China is years ahead of other countries regarding the digitization of payment though it may still be grappling with one big worry regarding its digital yuan launch, a FinTech expert has told China’s broadcast channel, CGTN.

Richard Turrin, who is also the author of the books Cashless: China’s Digital Currency Revolution and Innovation Lab Excellence, said in the interview that China is now moving from first generation digital payment to the next generation which it has been working on for some seven years

“China is already far beyond most of the world with digital mobile payment through using the payment platforms, WechatPay and Alipay,” he said. “And now, it’s leaping ahead with the central bank digital currency (CBDC) and it’s actually inspiring other countries to actually build their own central bank digital currencies.”

He said while other countries may now be or considering building their CBDCs, they’ll be far behind China owing to the fact that the Asian country started its CBDC project earlier and it has years of experience in digitizing payment.

The edge has enabled China to achieve breakthrough in FinTech particularly in terms of succeeding with embedded finance – the ability to move money when it is wanted – and inclusive finance – not leaving anyone out including people who live in the most remote parts but made a part of the financial sector through digital technology.

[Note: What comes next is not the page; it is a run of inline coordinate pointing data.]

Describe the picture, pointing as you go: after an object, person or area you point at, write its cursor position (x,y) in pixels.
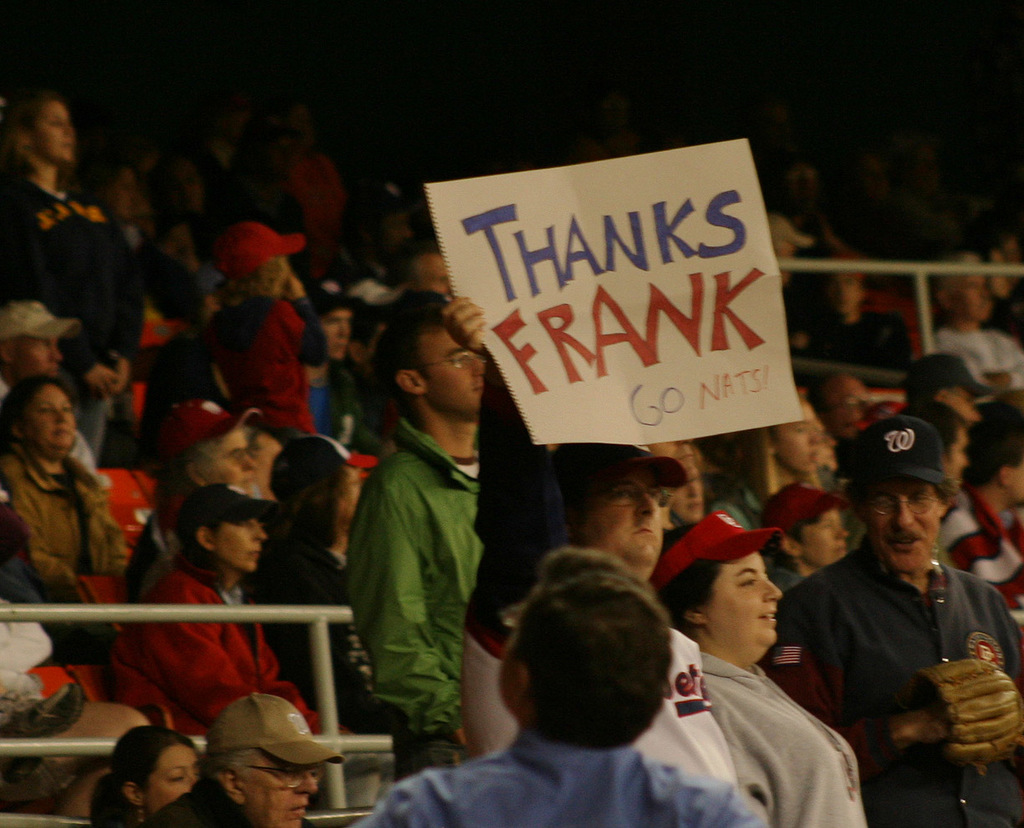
In the image there are many people (466,568) standing and sitting, the man (636,572) in the middle (531,454) holding a paper (522,221) with a note (497,260) on it, it seems to be they all looking at a game.
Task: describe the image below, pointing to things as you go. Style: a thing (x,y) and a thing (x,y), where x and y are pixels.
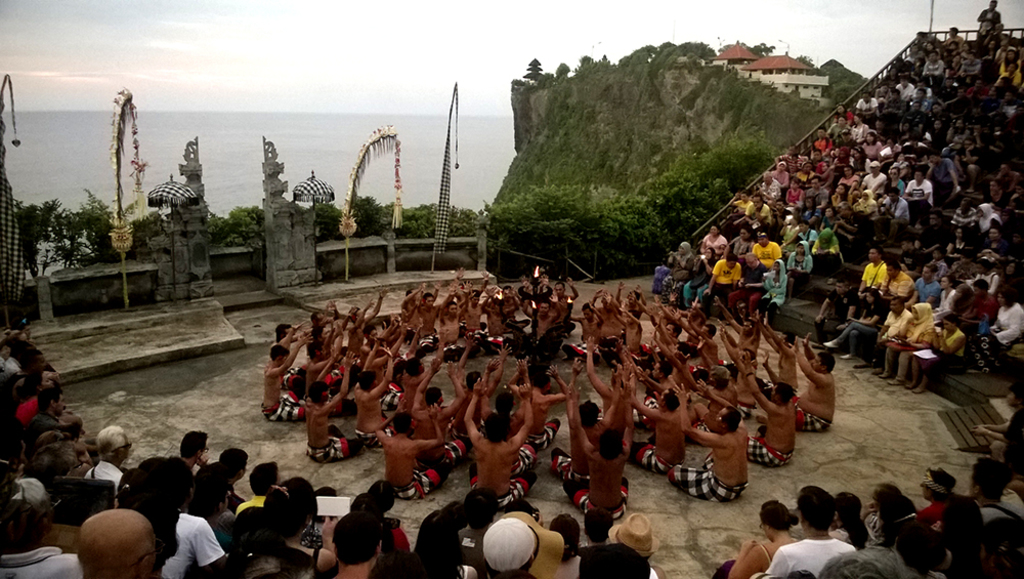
In the foreground of this image (858,572), there are persons (521,541) sitting. In the middle (356,324), there are persons (538,446) sitting around the man (545,332). In the background (750,83), there are houses (754,78) on a cliff (702,104), trees (555,202), umbrellas (316,192) and few more objects (226,252). At the top (144,20), there is the sky (324,32), cloud (344,38) and we can also see the water (323,130) behind the cliff (526,130).
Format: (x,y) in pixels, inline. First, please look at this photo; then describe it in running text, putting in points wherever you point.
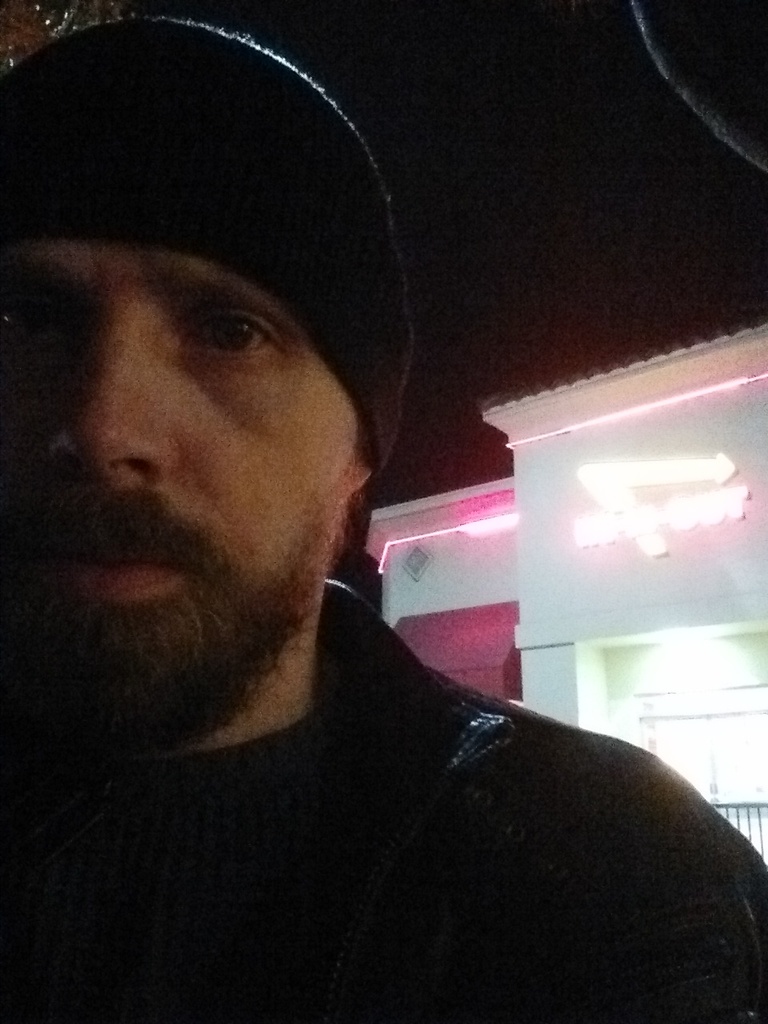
In this picture, we can see a person (203,614) and in the background (659,482) we can see a building (465,599) with lights (635,480), and the dark sky (519,228).
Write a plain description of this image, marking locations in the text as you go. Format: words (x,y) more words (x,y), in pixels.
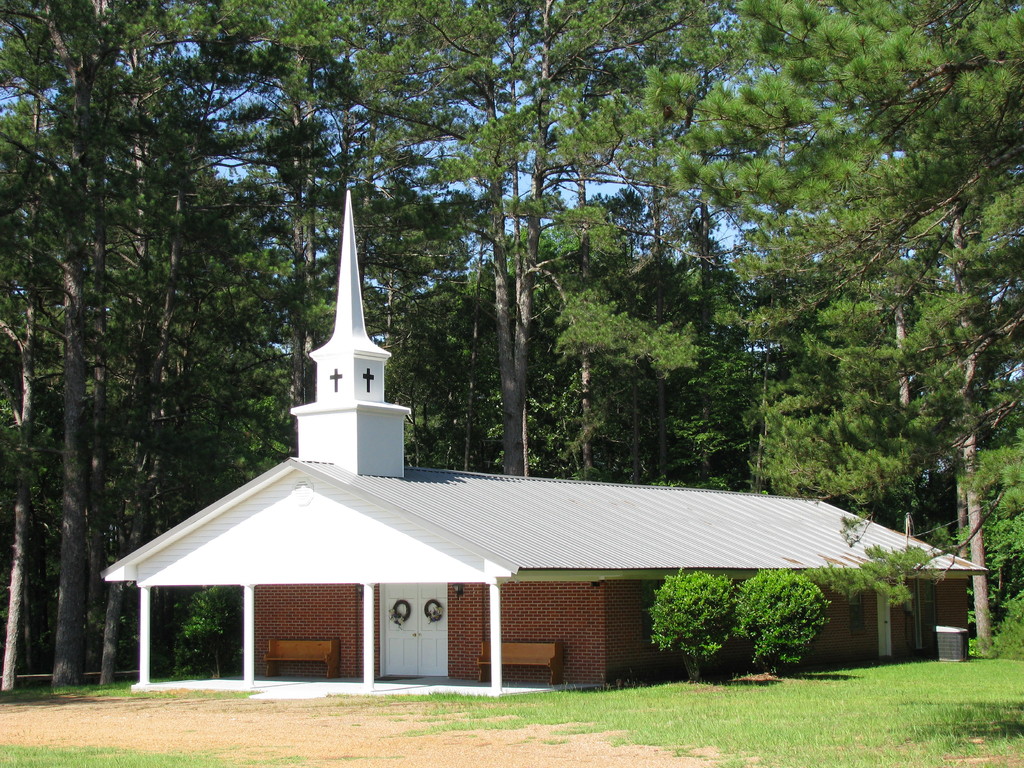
In this image there is a church (778,529). Beside the church (788,508) there are plants (791,628) and a machine (942,639). At the bottom (740,722) there is grass (577,722) on the ground (659,724). Behind the church (918,632) there are trees (586,289). At the top (570,196) there is the sky (589,189).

Major Chinese banks which were initially rather resistant have been shaken to be more active as well. They have had to adapt and change along the line as their services have been disrupted by the two main digital payment platforms and now the pending digital yuan launch.

However, while the People’s Bank of China (PBoC) has been researching how to develop the digital yuan for seven years and already been testing it for six to eight months, Turrin says the apex bank still grapples with a big worry regarding the launch of the digital currency.

“The real issue is: who do you leave behind? If you go digital, do you leave behind the elderly? Do you leave behind poor people who may not be able to buy smartphones or a device? So, the real question is financial inclusion and how do you make not just the digital currency but how do you design – and this is what the PBoC has been good at. The PBoC has designed special smart cards that are small and they have a thumbprint reader and they are designed for people who don’t have a smartphone to be able to use access to the digital currency. So going forward, and going into the future is a wonderful thing but you have to make sure you don’t leave people behind and that takes a lot of thoughtfulness and a lot of time.”

The failure of the digital yuan experiment might weaken investors’ interest in China’s economy and dent the country’s reputation as an economic, financial and technological superpower, a Russian International Affairs Council article says in its analysis of the main reasons for the current ban on  cryptocurrency mining in China.